By Chris LaFortune
February 25, 2010
Oak Park and River Forest experienced almost three times the number of foreclosures last year as they did in 2005.
According to the Woodstock Institute in Chicago, Oak Park had 230 foreclosures in 2009, up from 81 in 2005. River Forest experienced a similar increase, from 18 in 2005 compared to 51 last year.
The increase in foreclosures is reflective of an increase throughout the region. According to the Woodstock Institute, there were 21,302 foreclosures in Chicago’s six-county region in 2005. By last year, the number had risen to 70,122, more than three times 2005 foreclosures.
In that time span, the number of foreclosures in both Oak Park and River Forest climbed each year, even before the housing crisis and recession hit the United States.
In 2005, the number of foreclosures was small enough that they flew under the radar of most real estate agents, RE/MAX in the Village co-owner Marion Digre said.
Most recently, the poor economy and the after-effects of relaxed lending standards have led to the rise in foreclosures, Digre said.
“There’s so many people that put zero down or minimal amounts down,” Digre said. “Those people get into trouble, and now their property is worth less than what they owe. There’s not a lot of incentive for people to keep making payments if they’re in trouble.”
From what all the experts are saying, Digre said, there will be more foreclosures to come.
“It could be at least three years before we’re out of the woods with that,” she said. “They call that shadow inventory, the stuff that’s going to be for sale that we don’t even know about yet, lingering out there.”
Bad news, because the current inventory is already pretty big. In 2009, there were 335 single-family detached homes sold in Oak Park, Digre said, 68 in River Forest.
As of Feb. 18, there were 192 single-family homes on the market in Oak Park, 53 in River Forest, according to figures Digre pulled from Midwest Real Estate Data.
When it comes to condominiums and townhouses, the numbers are worse. In 2009, there were 190 single-family, attached homes sold in Oak Park, 34 in River Forest, Digre said.
As of Thursday, there were 314 single-family attached homes on the market in Oak Park, 65 in River Forest. That’s about a year-and-a-half worth of inventory sitting on the market, Digre said.
And the end of two federal programs may make things worse.

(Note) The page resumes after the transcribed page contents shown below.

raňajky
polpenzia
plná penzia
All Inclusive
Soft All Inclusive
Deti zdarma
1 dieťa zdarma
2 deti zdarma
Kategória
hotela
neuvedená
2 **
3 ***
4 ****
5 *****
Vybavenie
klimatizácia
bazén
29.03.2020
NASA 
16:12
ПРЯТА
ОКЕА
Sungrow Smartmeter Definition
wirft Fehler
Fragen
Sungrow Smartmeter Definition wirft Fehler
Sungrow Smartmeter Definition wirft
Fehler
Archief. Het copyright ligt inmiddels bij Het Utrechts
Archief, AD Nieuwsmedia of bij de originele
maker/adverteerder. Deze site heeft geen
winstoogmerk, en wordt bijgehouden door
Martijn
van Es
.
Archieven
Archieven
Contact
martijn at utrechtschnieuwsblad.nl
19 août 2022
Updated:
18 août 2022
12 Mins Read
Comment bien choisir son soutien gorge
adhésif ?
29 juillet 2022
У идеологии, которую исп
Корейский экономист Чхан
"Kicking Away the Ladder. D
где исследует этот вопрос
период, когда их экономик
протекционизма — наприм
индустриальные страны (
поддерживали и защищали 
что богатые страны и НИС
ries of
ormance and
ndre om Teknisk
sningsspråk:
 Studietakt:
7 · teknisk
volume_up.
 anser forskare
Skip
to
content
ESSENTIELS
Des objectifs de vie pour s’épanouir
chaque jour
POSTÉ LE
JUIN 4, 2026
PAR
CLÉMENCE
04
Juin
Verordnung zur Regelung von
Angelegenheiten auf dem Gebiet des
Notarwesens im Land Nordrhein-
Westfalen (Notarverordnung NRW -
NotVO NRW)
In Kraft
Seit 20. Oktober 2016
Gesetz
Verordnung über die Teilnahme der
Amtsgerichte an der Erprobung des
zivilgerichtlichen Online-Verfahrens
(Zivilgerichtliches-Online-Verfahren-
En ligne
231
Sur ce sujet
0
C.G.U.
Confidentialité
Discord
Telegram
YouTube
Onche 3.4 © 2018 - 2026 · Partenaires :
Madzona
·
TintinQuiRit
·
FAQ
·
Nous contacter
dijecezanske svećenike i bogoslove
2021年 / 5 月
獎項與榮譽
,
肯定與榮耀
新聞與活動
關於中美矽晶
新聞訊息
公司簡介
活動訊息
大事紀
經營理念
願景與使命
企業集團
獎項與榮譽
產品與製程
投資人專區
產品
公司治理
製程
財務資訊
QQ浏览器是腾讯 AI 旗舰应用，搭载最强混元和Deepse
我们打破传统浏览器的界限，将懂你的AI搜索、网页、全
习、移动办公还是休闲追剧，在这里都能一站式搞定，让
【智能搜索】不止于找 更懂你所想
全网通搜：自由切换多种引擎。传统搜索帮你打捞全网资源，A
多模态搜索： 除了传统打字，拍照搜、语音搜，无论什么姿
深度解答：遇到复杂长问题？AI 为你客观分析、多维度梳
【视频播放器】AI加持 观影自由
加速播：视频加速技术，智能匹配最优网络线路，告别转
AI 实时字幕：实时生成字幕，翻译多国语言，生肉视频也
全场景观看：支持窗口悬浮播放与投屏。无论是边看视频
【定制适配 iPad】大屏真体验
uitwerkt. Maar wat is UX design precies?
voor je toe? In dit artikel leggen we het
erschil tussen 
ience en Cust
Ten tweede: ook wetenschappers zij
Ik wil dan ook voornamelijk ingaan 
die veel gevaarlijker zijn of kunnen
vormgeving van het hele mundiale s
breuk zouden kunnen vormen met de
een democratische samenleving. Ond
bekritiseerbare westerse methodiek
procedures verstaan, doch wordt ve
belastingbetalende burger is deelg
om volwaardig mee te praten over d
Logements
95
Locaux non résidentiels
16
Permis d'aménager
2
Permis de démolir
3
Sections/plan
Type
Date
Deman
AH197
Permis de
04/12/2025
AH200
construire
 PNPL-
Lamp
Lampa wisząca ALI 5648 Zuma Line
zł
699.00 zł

The first-time homebuyer tax incentive stops at the end of April, Digre said, and the federal government is set to stop buying mortgage-back securities, meaning interest rates will rise.
“Realtors have to be eternal optimists,” Digre said. “I think everyone is a little worried about what will happen after that incentive is gone.”
Mortgage rates are expected to rise, American Bank and Trust Mortgage Consultant Dan Matas said. But the River Forest-based mortgage consultant said no one knows for sure how much rates will increase.
Whether an increase in rates will translate into more foreclosures is a good question, Matas said.
“Obviously … people should be refinancing how,” Matas said. “A lot of people across the country were taking advantage of this last year.”
If rates rise to 6 percent, and people already have a home loan with 6 percent interest, it will make no sense to refinance, Matas said. But lenders may be willing to modify loans to keep buyers in their homes.
“That’s what they’re doing now,” he said. “A lot of people can’t refinance because they may have bad credit, due to not making payments. Lenders are modifying their existing homes to help those people out, giving them some really low interest rates … to help them with the payments.”
And Matas hopes the federal government extends the first-time homebuyer tax credit. There’s not much talk of it now, he said, but when the deadline nears in April, he expects Realtors will actively work to get it extended.
Even if it isn’t extended, people will still have to buy homes. With values down to 2004 and 2005 levels, even if interest rates rise to 6 percent, Matas believes the market will be good for buyers.
“Are we going to see a big boom this year?” he said. “No. It will be a steady increase over last year, as far as sales increases. People will move, they’ll have to buy homes. People will be transferred into Chicago and transferred out.”